(TASK DESCRIPTION): Output each record below exactly as it stands, leaving out the pictures.

(RECORDS FOR PROCESSING):
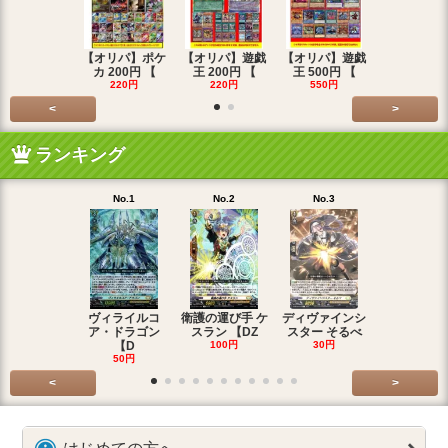
【オリパ】ポケ
【オリパ】遊戯
【オリパ】遊戯
【オリパ】
カ 200円 【
王 200円 【
王 500円 【
エマ 200
220円
220円
550円
220円
<
>
ランキング
No.1
No.2
No.3
No.4
ヴィライルコ
衛護の運び手 ケ
ディヴァインシ
光弓の騎士 
ア・ドラゴン
スラン 【DZ
スター そるべ
アー 【DZ
【D
100円
30円
30円
50円
<
>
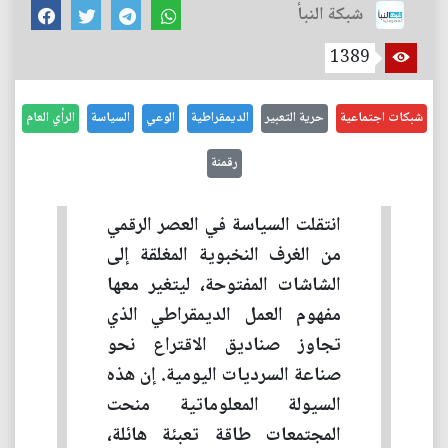
شبكة النبأ
1389
شبكات اجتماعية
حرية التعبير
الديمقراطية
الوعي
السياسة
الرأي العام
رقمنة
انتقلت السياسة في العصر الرقمي
من الغرف النخبوية المغلقة إلى
الشاشات المفتوحة، ليتغير معها
مفهوم العمل الديمقراطي الذي
تجاوز صناديق الاقتراع نحو
صناعة السرديات اليومية. إن هذه
السيولة المعلوماتية منحت
المجتمعات طاقة تعبئة هائلة،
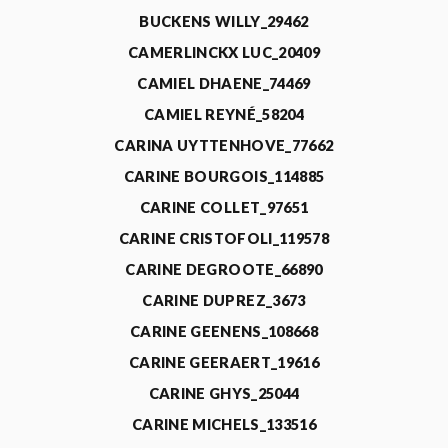
BUCKENS WILLY_29462
CAMERLINCKX LUC_20409
CAMIEL DHAENE_74469
CAMIEL REYNÉ_58204
CARINA UYTTENHOVE_77662
CARINE BOURGOIS_114885
CARINE COLLET_97651
CARINE CRISTOFOLI_119578
CARINE DEGROOTE_66890
CARINE DUPREZ_3673
CARINE GEENENS_108668
CARINE GEERAERT_19616
CARINE GHYS_25044
CARINE MICHELS_133516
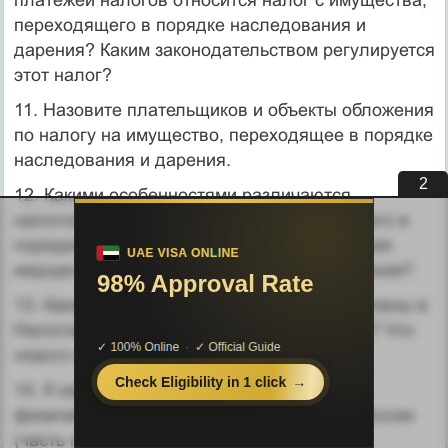
переходящего в порядке наследования и
дарения? Каким законодательством регулируется
этот налог?
11. Назовите плательщиков и объекты обложения
по налогу на иму­щество, переходящее в порядке
наследования и дарения.
1
12. Какими особенностями различаются
налогообложение имущест­ва, переходящего в
порядке наследования, от налогообложения
имущест­ва, переходящего в порядке дарения?
13. Какие налоги с физических лиц закреплены в
Налоговом кодексе России (часть первая)? Что
нового в его нормах по этому вопросу?
14. К каким уровням относятся налоги с
физических лиц по Налого­вому кодексу России
(часть первая)?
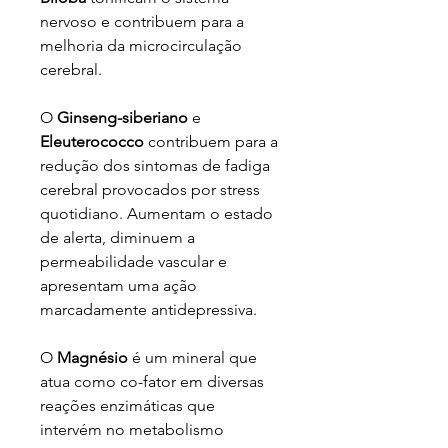
nervoso e contribuem para a
melhoria da microcirculação
cerebral.
O
Ginseng-siberiano
e
Eleuterococco
contribuem para a
redução dos sintomas de fadiga
cerebral provocados por stress
quotidiano. Aumentam o estado
de alerta, diminuem a
permeabilidade vascular e
apresentam uma ação
marcadamente antidepressiva.
O
Magnésio
é um mineral que
atua como co-fator em diversas
reações enzimáticas que
intervém no metabolismo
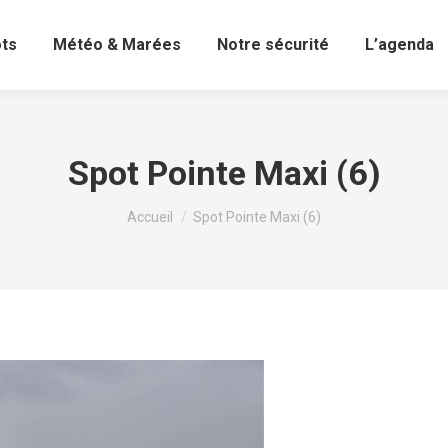
ots
Météo & Marées
Notre sécurité
L’agenda
Spot Pointe Maxi (6)
Vous êtes ici :
Accueil
Spot Pointe Maxi (6)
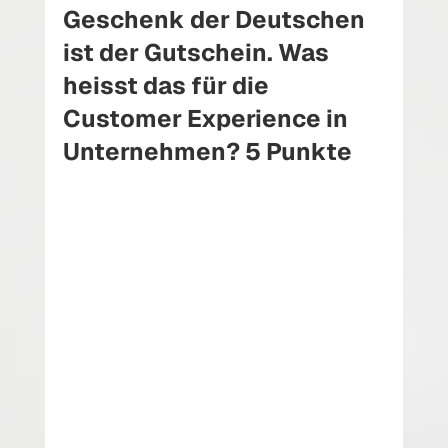
Geschenk der Deutschen 
ist der Gutschein. Was 
heisst das für die 
Customer Experience in 
Unternehmen? 5 Punkte 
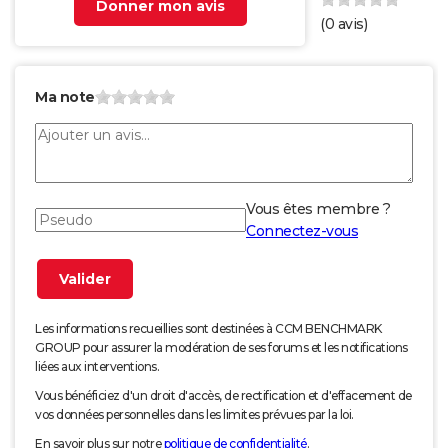
Donner mon avis
(
0
avis)
Ma note
Vous êtes membre ?
Connectez-vous
Les informations recueillies sont destinées à CCM BENCHMARK
GROUP pour assurer la modération de ses forums et les notifications
liées aux interventions.
Vous bénéficiez d'un droit d'accès, de rectification et d'effacement de
vos données personnelles dans les limites prévues par la loi.
En savoir plus sur notre
politique de confidentialité
.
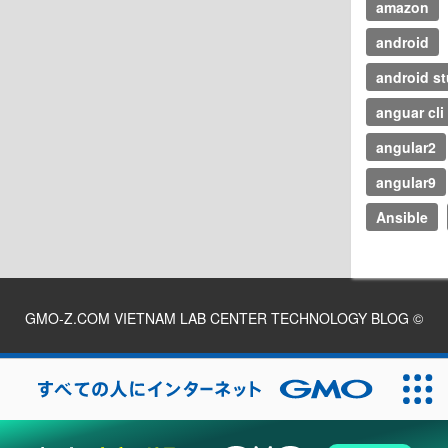
amazon
android
android s
anguar cli
angular2
angular9
Ansible
GMO-Z.COM VIETNAM LAB CENTER TECHNOLOGY BLOG
©
2026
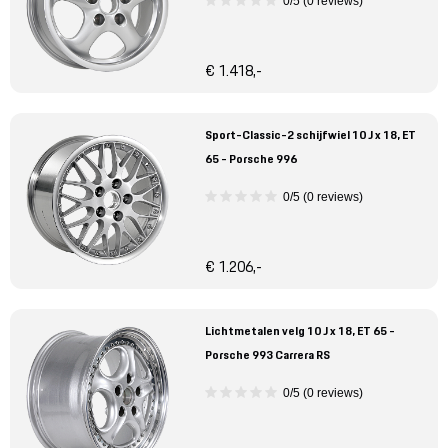
0/5 (0 reviews)
€ 1.418,-
Sport-Classic-2 schijfwiel 10 J x 18, ET
65 - Porsche 996
0/5 (0 reviews)
€ 1.206,-
Lichtmetalen velg 10 J x 18, ET 65 -
Porsche 993 Carrera RS
0/5 (0 reviews)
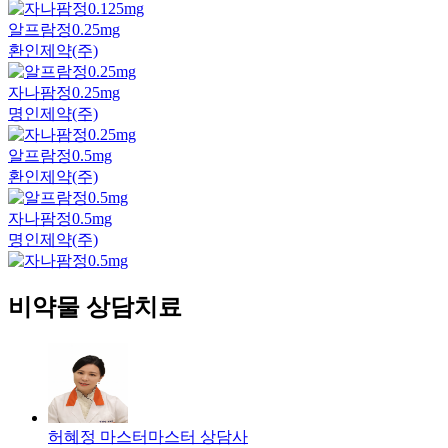
알프람정0.25mg
환인제약(주)
자나팜정0.25mg
명인제약(주)
알프람정0.5mg
환인제약(주)
자나팜정0.5mg
명인제약(주)
비약물 상담치료
허혜정 마스터
마스터
상담사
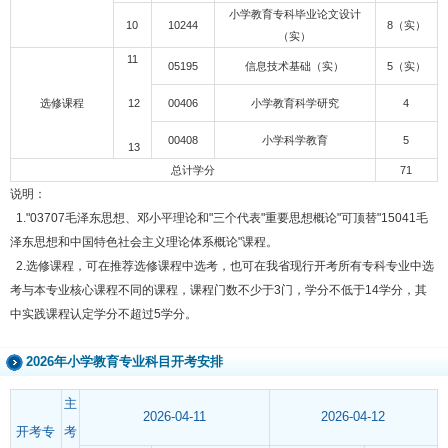
小学教育专科毕业论文设计
10
10244
8（实）
（实）
11
05195
信息技术基础（实）
5（实）
选修课程
12
00406
小学教育科学研究
4
00408
小学科学教育
5
13
总计学分
71
说明：
1."03707毛泽东思想、邓小平理论和"三个代表"重要思想概论"可顶替"15041毛
泽东思想和中国特色社会主义理论体系概论"课程。
2.选修课程，可在推荐选修课程中选考，也可在我省现行开考所有专科专业中选
考与本专业核心课程不同的课程，课程门数不少于3门，学分不低于14学分，其
中实践课程认定学分不超过5学分。
2026年小学教育专业科目开考安排
主
2026-04-11
2026-04-12
开考专
考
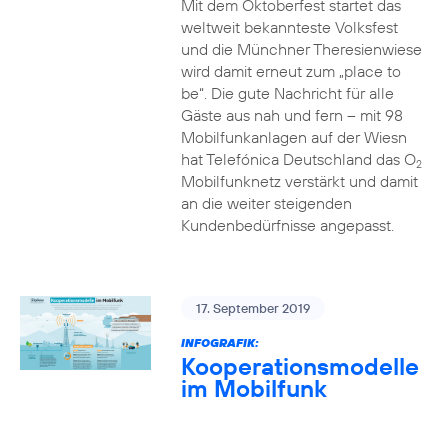
Mit dem Oktoberfest startet das
weltweit bekannteste Volksfest
und die Münchner Theresienwiese
wird damit erneut zum „place to
be“. Die gute Nachricht für alle
Gäste aus nah und fern – mit 98
Mobilfunkanlagen auf der Wiesn
hat Telefónica Deutschland das O
2
Mobilfunknetz verstärkt und damit
an die weiter steigenden
Kundenbedürfnisse angepasst.
17. September 2019
INFOGRAFIK:
Kooperationsmodelle
im Mobilfunk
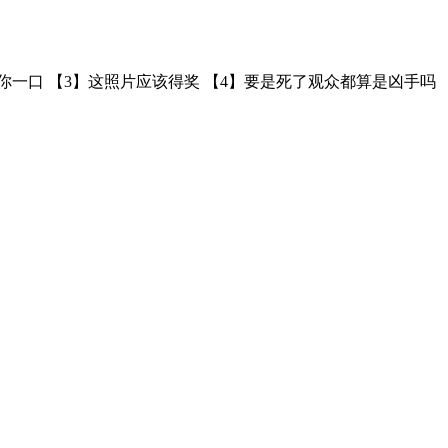
你一口 【3】这照片应该得奖 【4】要是死了观众都算是凶手吗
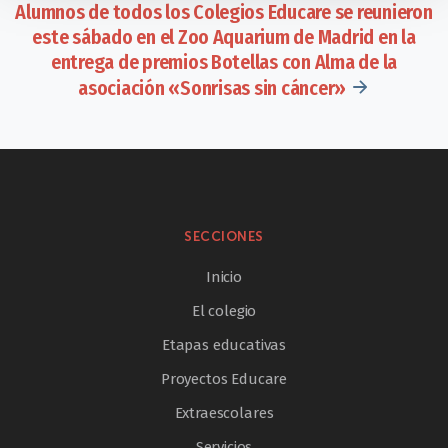
Alumnos de todos los Colegios Educare se reunieron
este sábado en el Zoo Aquarium de Madrid en la
entrega de premios Botellas con Alma de la
asociación «Sonrisas sin cáncer»
SECCIONES
Inicio
El colegio
Etapas educativas
Proyectos Educare
Extraescolares
Servicios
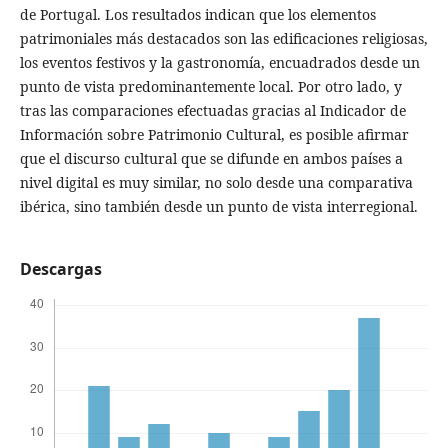
de Portugal. Los resultados indican que los elementos
patrimoniales más destacados son las edificaciones religiosas,
los eventos festivos y la gastronomía, encuadrados desde un
punto de vista predominantemente local. Por otro lado, y
tras las comparaciones efectuadas gracias al Indicador de
Información sobre Patrimonio Cultural, es posible afirmar
que el discurso cultural que se difunde en ambos países a
nivel digital es muy similar, no solo desde una comparativa
ibérica, sino también desde un punto de vista interregional.
Descargas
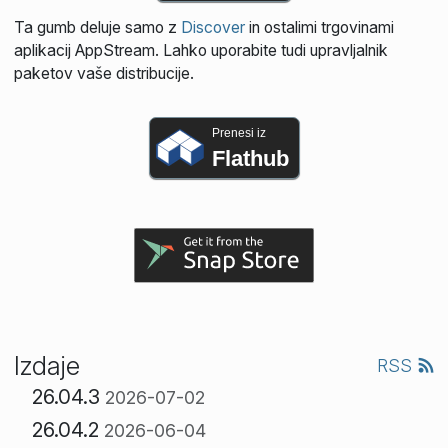
Ta gumb deluje samo z
Discover
in ostalimi trgovinami
aplikacij AppStream. Lahko uporabite tudi upravljalnik
paketov vaše distribucije.
Prenesi iz
Flathub
Izdaje
RSS
26.04.3
2026-07-02
26.04.2
2026-06-04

(EXERCISE RESPONSE):
【オリパ】ポケ
【オリパ】遊戯
【オリパ】遊戯
【オリパ】
カ 200円 【
王 200円 【
王 500円 【
エマ 200
220円
220円
550円
220円
<
>
ランキング
No.1
No.2
No.3
No.4
ヴィライルコ
衛護の運び手 ケ
ディヴァインシ
光弓の騎士 
ア・ドラゴン
スラン 【DZ
スター そるべ
アー 【DZ
【D
100円
30円
30円
50円
<
>
شبكة النبأ
1389
شبكات اجتماعية
حرية التعبير
الديمقراطية
الوعي
السياسة
الرأي العام
رقمنة
انتقلت السياسة في العصر الرقمي
من الغرف النخبوية المغلقة إلى
الشاشات المفتوحة، ليتغير معها
مفهوم العمل الديمقراطي الذي
تجاوز صناديق الاقتراع نحو
صناعة السرديات اليومية. إن هذه
السيولة المعلوماتية منحت
المجتمعات طاقة تعبئة هائلة،
BUCKENS WILLY_29462
CAMERLINCKX LUC_20409
CAMIEL DHAENE_74469
CAMIEL REYNÉ_58204
CARINA UYTTENHOVE_77662
CARINE BOURGOIS_114885
CARINE COLLET_97651
CARINE CRISTOFOLI_119578
CARINE DEGROOTE_66890
CARINE DUPREZ_3673
CARINE GEENENS_108668
CARINE GEERAERT_19616
CARINE GHYS_25044
CARINE MICHELS_133516
переходящего в порядке наследования и
дарения? Каким законодательством регулируется
этот налог?
11. Назовите плательщиков и объекты обложения
по налогу на иму­щество, переходящее в порядке
наследования и дарения.
1
12. Какими особенностями различаются
налогообложение имущест­ва, переходящего в
порядке наследования, от налогообложения
имущест­ва, переходящего в порядке дарения?
13. Какие налоги с физических лиц закреплены в
Налоговом кодексе России (часть первая)? Что
нового в его нормах по этому вопросу?
14. К каким уровням относятся налоги с
физических лиц по Налого­вому кодексу России
(часть первая)?
nervoso e contribuem para a
melhoria da microcirculação
cerebral.
O
Ginseng-siberiano
e
Eleuterococco
contribuem para a
redução dos sintomas de fadiga
cerebral provocados por stress
quotidiano. Aumentam o estado
de alerta, diminuem a
permeabilidade vascular e
apresentam uma ação
marcadamente antidepressiva.
O
Magnésio
é um mineral que
atua como co-fator em diversas
reações enzimáticas que
intervém no metabolismo
ots
Météo & Marées
Notre sécurité
L’agenda
Spot Pointe Maxi (6)
Vous êtes ici :
Accueil
Spot Pointe Maxi (6)
Geschenk der Deutschen 
ist der Gutschein. Was 
heisst das für die 
Customer Experience in 
Unternehmen? 5 Punkte 
Donner mon avis
(
0
avis)
Ma note
Vous êtes membre ?
Connectez-vous
Les informations recueillies sont destinées à CCM BENCHMARK
GROUP pour assurer la modération de ses forums et les notifications
liées aux interventions.
Vous bénéficiez d'un droit d'accès, de rectification et d'effacement de
vos données personnelles dans les limites prévues par la loi.
En savoir plus sur notre
politique de confidentialité
.
amazon
android
android s
anguar cli
angular2
angular9
Ansible
GMO-Z.COM VIETNAM LAB CENTER TECHNOLOGY BLOG
©
2026
0/5 (0 reviews)
€ 1.418,-
Sport-Classic-2 schijfwiel 10 J x 18, ET
65 - Porsche 996
0/5 (0 reviews)
€ 1.206,-
Lichtmetalen velg 10 J x 18, ET 65 -
Porsche 993 Carrera RS
0/5 (0 reviews)
알프람정0.25mg
환인제약(주)
자나팜정0.25mg
명인제약(주)
알프람정0.5mg
환인제약(주)
자나팜정0.5mg
명인제약(주)
비약물 상담치료
허혜정 마스터
마스터
상담사
小学教育专科毕业论文设计
10
10244
8（实）
（实）
11
05195
信息技术基础（实）
5（实）
选修课程
12
00406
小学教育科学研究
4
00408
小学科学教育
5
13
总计学分
71
说明：
1."03707毛泽东思想、邓小平理论和"三个代表"重要思想概论"可顶替"15041毛
泽东思想和中国特色社会主义理论体系概论"课程。
2.选修课程，可在推荐选修课程中选考，也可在我省现行开考所有专科专业中选
考与本专业核心课程不同的课程，课程门数不少于3门，学分不低于14学分，其
中实践课程认定学分不超过5学分。
2026年小学教育专业科目开考安排
主
2026-04-11
2026-04-12
开考专
考
Mit dem Oktoberfest startet das
weltweit bekannteste Volksfest
und die Münchner Theresienwiese
wird damit erneut zum „place to
be“. Die gute Nachricht für alle
Gäste aus nah und fern – mit 98
Mobilfunkanlagen auf der Wiesn
hat Telefónica Deutschland das O
2
Mobilfunknetz verstärkt und damit
an die weiter steigenden
Kundenbedürfnisse angepasst.
17. September 2019
INFOGRAFIK:
Kooperationsmodelle
im Mobilfunk
你一口 【3】这照片应该得奖 【4】要是死了观众都算是凶手吗
Alumnos de todos los Colegios Educare se reunieron
este sábado en el Zoo Aquarium de Madrid en la
entrega de premios Botellas con Alma de la
asociación «Sonrisas sin cáncer»
SECCIONES
Inicio
El colegio
Etapas educativas
Proyectos Educare
Extraescolares
Servicios
de Portugal. Los resultados indican que los elementos
patrimoniales más destacados son las edificaciones religiosas,
los eventos festivos y la gastronomía, encuadrados desde un
punto de vista predominantemente local. Por otro lado, y
tras las comparaciones efectuadas gracias al Indicador de
Información sobre Patrimonio Cultural, es posible afirmar
que el discurso cultural que se difunde en ambos países a
nivel digital es muy similar, no solo desde una comparativa
ibérica, sino también desde un punto de vista interregional.
Descargas
Ta gumb deluje samo z
Discover
in ostalimi trgovinami
aplikacij AppStream. Lahko uporabite tudi upravljalnik
paketov vaše distribucije.
Prenesi iz
Flathub
Izdaje
RSS
26.04.3
2026-07-02
26.04.2
2026-06-04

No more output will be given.